[[ Page text open ]]
It happened about a month, maybe a month and a half after we got here. It was about 4:00 in the morning. We got a call, went out. It was along Kaneohe Bay, and it was a boat that had just — they had stayed out overnight, lost fuel — or ran out of fuel — and we took the small boat out and made sure everyone was okay, brought people on board. I wasn't expecting to be that involved in something. I just kind of thought we, kind of, you know, would be in the background learning a little bit and just be, you know, training. And we pretty much got thrown out right in the middle of it, I mean, which is a really good experience. I mean, it's definitely hands-on, and it helps out a lot. It made me feel good in a lot of ways. I was kind of excited because it was our first real case we'd been on. It made me feel good that we could go out there and help, and you know, make people aware that we're around, and you know, if they ever need help, we're right there.

The best thing is you're around people. You're around family pretty much. Everyone knows their role, everyone knows their part, just no one really gets mad at each other, everyone seems to get along really well. I like it a lot. I made a lot of new friends here. Everyone here kind of welcomed myself and the fireman that came with me and very quickly.

As an on rate, I basically just go by what my department heads tell me what to do when it comes. You know, mooring up, usually the line that I'm on is line three. We do maintenance. We do painting, deck work, just kind of basic stuff like that. When we first got here, it was definitely a lot harder because I didn't know what to expect, but the hardest part was getting all of our qualifications done, making sure we had everything done and in on time. Underway, we have to do the same thing. You know, we have our rotations and everything and then, still, we have underway sign offs that we have to get done. That was actually pretty easy because when we were, we were actually underway at the time when I was able to get all those done. So that was pretty good.

I love the small boat. I love getting on. Any time to get on there I can, or I will. I just like how it runs. I just, I've always been interested in smaller boats. I was actually more nervous than anything to come here once I found out that it was going to be — one, it was going to be overseas, so I was going to be away from family. That is a big deal. I was scared that it was going to be a lot like boot camp where I was going to have people in my face all the time, even though it's the exact opposite of that. But it's just more nerve-racking than anything not knowing what to expect. You know, when you get to your first unit, they're not going to scream at you. They're not going to treat you like, you know, like your company commanders would when you're in boot camp. It's actually, you enjoy your time that you've got because it's worth it.
[[ Page text closed ]]
[[ Supplied information open ]]
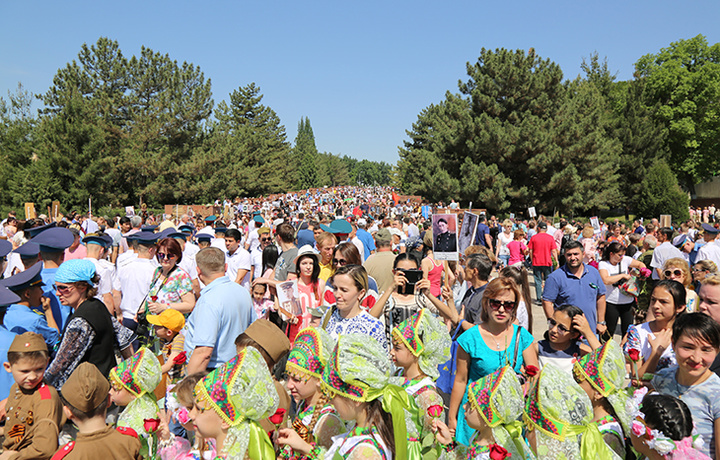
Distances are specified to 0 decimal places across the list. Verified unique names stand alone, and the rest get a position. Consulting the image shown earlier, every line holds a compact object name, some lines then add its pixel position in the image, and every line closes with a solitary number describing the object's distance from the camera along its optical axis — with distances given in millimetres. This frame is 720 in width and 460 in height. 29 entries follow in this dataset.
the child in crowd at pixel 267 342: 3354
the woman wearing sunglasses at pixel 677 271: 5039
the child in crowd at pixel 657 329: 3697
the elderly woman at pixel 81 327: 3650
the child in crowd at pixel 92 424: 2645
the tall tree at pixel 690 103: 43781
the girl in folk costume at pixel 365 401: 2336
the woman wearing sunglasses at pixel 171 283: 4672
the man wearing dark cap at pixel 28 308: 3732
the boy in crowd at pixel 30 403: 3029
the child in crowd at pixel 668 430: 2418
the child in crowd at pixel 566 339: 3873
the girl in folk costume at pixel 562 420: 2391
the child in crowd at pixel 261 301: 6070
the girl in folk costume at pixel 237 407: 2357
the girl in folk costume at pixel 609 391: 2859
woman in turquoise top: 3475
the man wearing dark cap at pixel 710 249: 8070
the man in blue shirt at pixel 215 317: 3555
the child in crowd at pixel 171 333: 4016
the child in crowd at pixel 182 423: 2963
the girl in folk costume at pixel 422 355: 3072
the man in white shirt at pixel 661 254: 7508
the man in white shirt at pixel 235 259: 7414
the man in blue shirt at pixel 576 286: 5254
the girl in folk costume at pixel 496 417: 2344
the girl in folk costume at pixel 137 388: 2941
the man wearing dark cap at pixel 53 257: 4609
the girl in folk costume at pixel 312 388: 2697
[[ Supplied information closed ]]
[[ Supplied information open ]]
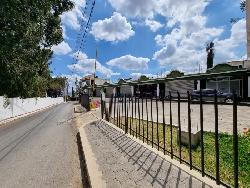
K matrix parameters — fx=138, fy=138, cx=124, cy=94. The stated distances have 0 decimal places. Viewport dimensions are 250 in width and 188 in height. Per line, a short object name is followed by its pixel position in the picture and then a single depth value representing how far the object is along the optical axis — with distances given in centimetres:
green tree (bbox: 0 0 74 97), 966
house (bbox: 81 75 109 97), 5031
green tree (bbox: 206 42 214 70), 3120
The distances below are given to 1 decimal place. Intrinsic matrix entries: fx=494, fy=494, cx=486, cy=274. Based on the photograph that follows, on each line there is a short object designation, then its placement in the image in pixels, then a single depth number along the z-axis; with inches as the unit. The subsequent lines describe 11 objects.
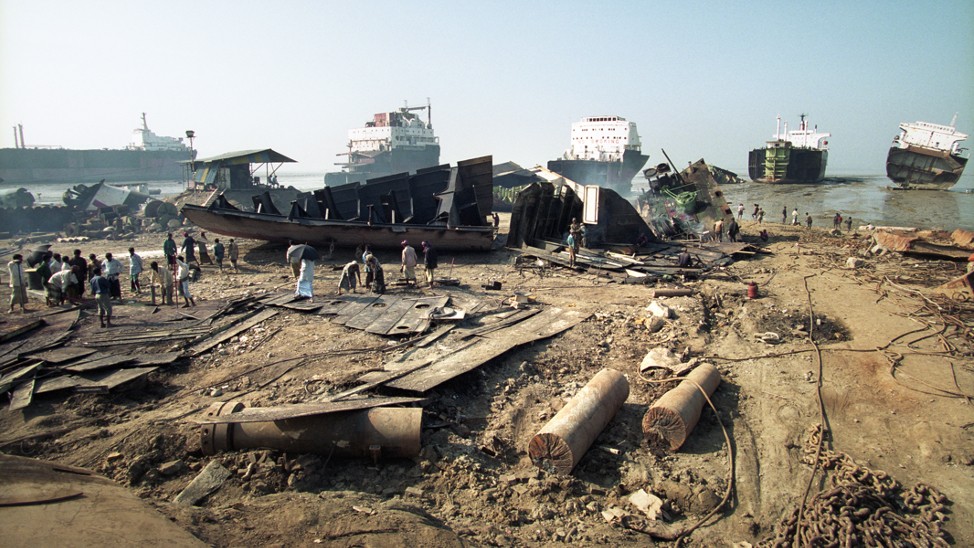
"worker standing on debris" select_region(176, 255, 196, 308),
[[ Supplied information closed ]]
# [What this task involves]
Update the page text from the words "I love the small" through the words "it's worth it.", replacing "boot camp" with "basic training".

# [Response to this task]
I love the small boat. I love getting on. Any time to get on there I can, or I will. I just like how it runs. I just, I've always been interested in smaller boats. I was actually more nervous than anything to come here once I found out that it was going to be — one, it was going to be overseas, so I was going to be away from family. That is a big deal. I was scared that it was going to be a lot like basic training where I was going to have people in my face all the time, even though it's the exact opposite of that. But it's just more nerve-racking than anything not knowing what to expect. You know, when you get to your first unit, they're not going to scream at you. They're not going to treat you like, you know, like your company commanders would when you're in basic training. It's actually, you enjoy your time that you've got because it's worth it.